── AVAILABLE DATA

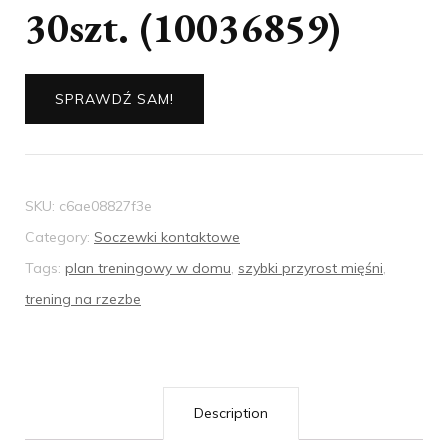
30szt. (10036859)
SPRAWDŹ SAM!
SKU:
c6ae08827f3e
Category:
Soczewki kontaktowe
Tags:
plan treningowy w domu
,
szybki przyrost mięśni
,
trening na rzezbe
Description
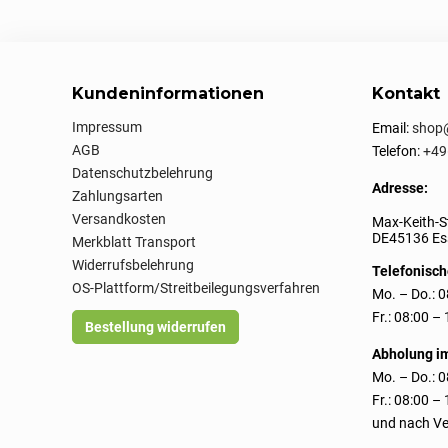
Kundeninformationen
Kontakt
Impressum
Email:
shop@
AGB
Telefon:
+49
Datenschutzbelehrung
Adresse:
Zahlungsarten
Versandkosten
Max-Keith-S
DE45136 Ess
Merkblatt Transport
Widerrufsbelehrung
Telefonisch
OS-Plattform/Streitbeilegungsverfahren
Mo. – Do.: 0
Fr.: 08:00 –
Bestellung widerrufen
Abholung i
Mo. – Do.: 0
Fr.: 08:00 –
und nach Ve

────

ABOUT THIS TASK –
Reproduce the lines of the items above with "Versandkosten" changed to "Lieferkosten" and everything else left as it stands. Omit the pictures.

FINISHED TASK –
30szt. (10036859)
SPRAWDŹ SAM!
SKU:
c6ae08827f3e
Category:
Soczewki kontaktowe
Tags:
plan treningowy w domu
,
szybki przyrost mięśni
,
trening na rzezbe
Description
Kundeninformationen
Kontakt
Impressum
Email:
shop@
AGB
Telefon:
+49
Datenschutzbelehrung
Adresse:
Zahlungsarten
Lieferkosten
Max-Keith-S
DE45136 Ess
Merkblatt Transport
Widerrufsbelehrung
Telefonisch
OS-Plattform/Streitbeilegungsverfahren
Mo. – Do.: 0
Fr.: 08:00 –
Bestellung widerrufen
Abholung i
Mo. – Do.: 0
Fr.: 08:00 –
und nach Ve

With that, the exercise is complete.